▶ **Text section**
One caution is that I don't believe this will work if you happen to have an OTA antenna diplexed onto the same line as your SAT-IN signal. The installer tried this on my setup and the picture on TV-2 was HORRID. I had an easy workaround though since my house was pre-wired for cable with Dual RG-6 at both TV-locations. We put the TV-2 output on the second (unused) coax at the 622 and then jumpered that to the line going up to my bedroom (where TV2 is located) down in the basement where the lines would normally be split if it were CATV.


----------



## datbeme (May 17, 2006)

harsh said:


> Welcome!Dish policy requires that a "professional installer" do the hook-up on leased receivers. Whether you can work with your existing dishes depends on where they are pointed. If you don't already have a dish looking at 129 degrees West, then they will replace one of the Dish500 antennas with a Dish1000 to add that slot. A subscriber with internationals and certain locals may need to see five or more slots.
> 
> If you "Dish'n it Up" to the ViP211, the necessary hardware and installation are included. If you buy a 411 or ViP211, all of the hardware and installation will need to be negotiated.


Thanks. One of my dish is pointed at 61.5, the other at 110 and 119. Will this work with the VIP211 or will I still need the dish1000?


----------



## harsh (Jun 15, 2003)

datbeme said:


> Thanks. One of my dish is pointed at 61.5, the other at 110 and 119. Will this work with the VIP211 or will I still need the dish1000?


The installer may repoint your wing dish (61.5) to 129. Phoenix HD is on 110 so depending on what market you're in they may just leave it all alone.


----------

▶ **Task requirements**
Retype the passage of the satellite dish thread above from "## datbeme (May" to "or more slots.", keeping every word and mark unchanged.

Images annotated with pose keypoints:
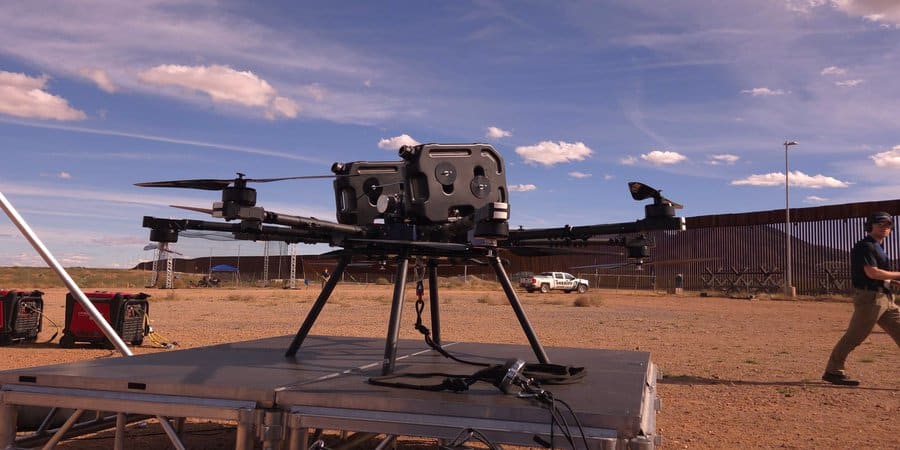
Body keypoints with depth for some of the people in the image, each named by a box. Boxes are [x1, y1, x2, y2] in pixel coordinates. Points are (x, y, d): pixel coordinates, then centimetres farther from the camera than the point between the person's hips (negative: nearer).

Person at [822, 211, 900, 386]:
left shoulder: (878, 247, 20)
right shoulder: (865, 246, -10)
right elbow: (872, 273, -21)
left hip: (886, 299, 10)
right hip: (869, 297, -10)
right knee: (854, 337, -6)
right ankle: (833, 371, 3)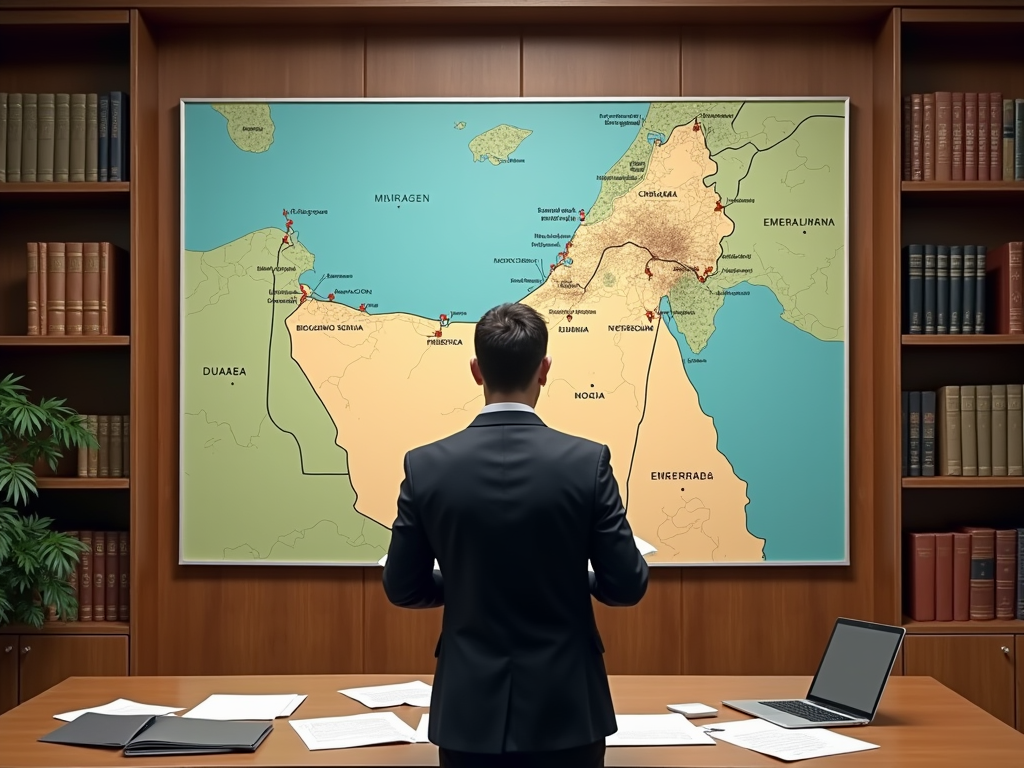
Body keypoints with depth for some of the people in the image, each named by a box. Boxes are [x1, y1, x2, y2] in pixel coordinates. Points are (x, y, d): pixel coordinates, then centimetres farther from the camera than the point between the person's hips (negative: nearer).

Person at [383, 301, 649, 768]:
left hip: (469, 707, 1)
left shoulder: (426, 466, -9)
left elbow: (402, 588, 0)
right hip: (565, 707, -1)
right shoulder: (588, 462, -13)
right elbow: (626, 586, -8)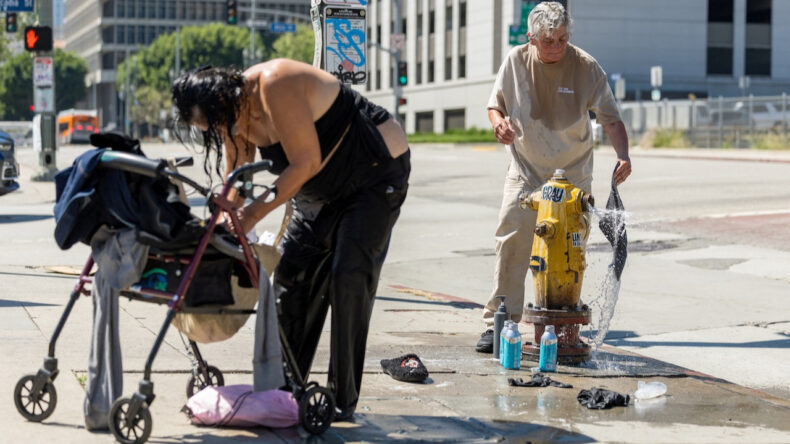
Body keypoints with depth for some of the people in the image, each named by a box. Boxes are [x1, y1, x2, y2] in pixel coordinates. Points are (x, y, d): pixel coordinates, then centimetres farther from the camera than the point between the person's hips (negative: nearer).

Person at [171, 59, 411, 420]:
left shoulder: (275, 86, -29)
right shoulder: (236, 118, -3)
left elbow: (306, 163, -28)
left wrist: (255, 212, -26)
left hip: (378, 172, -9)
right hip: (323, 191, 9)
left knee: (348, 278, -15)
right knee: (292, 275, 4)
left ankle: (343, 400, -10)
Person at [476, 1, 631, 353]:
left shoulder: (586, 67, -8)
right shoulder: (515, 61, -2)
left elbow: (611, 119, -8)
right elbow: (495, 104, 11)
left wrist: (622, 156, -25)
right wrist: (499, 122, -13)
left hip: (573, 177, -1)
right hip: (525, 173, 1)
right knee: (511, 246, -10)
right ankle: (497, 323, -5)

▶ **Solved problem**
## datbeme (May 17, 2006)

harsh said:


> Welcome!Dish policy requires that a "professional installer" do the hook-up on leased receivers. Whether you can work with your existing dishes depends on where they are pointed. If you don't already have a dish looking at 129 degrees West, then they will replace one of the Dish500 antennas with a Dish1000 to add that slot. A subscriber with internationals and certain locals may need to see five or more slots.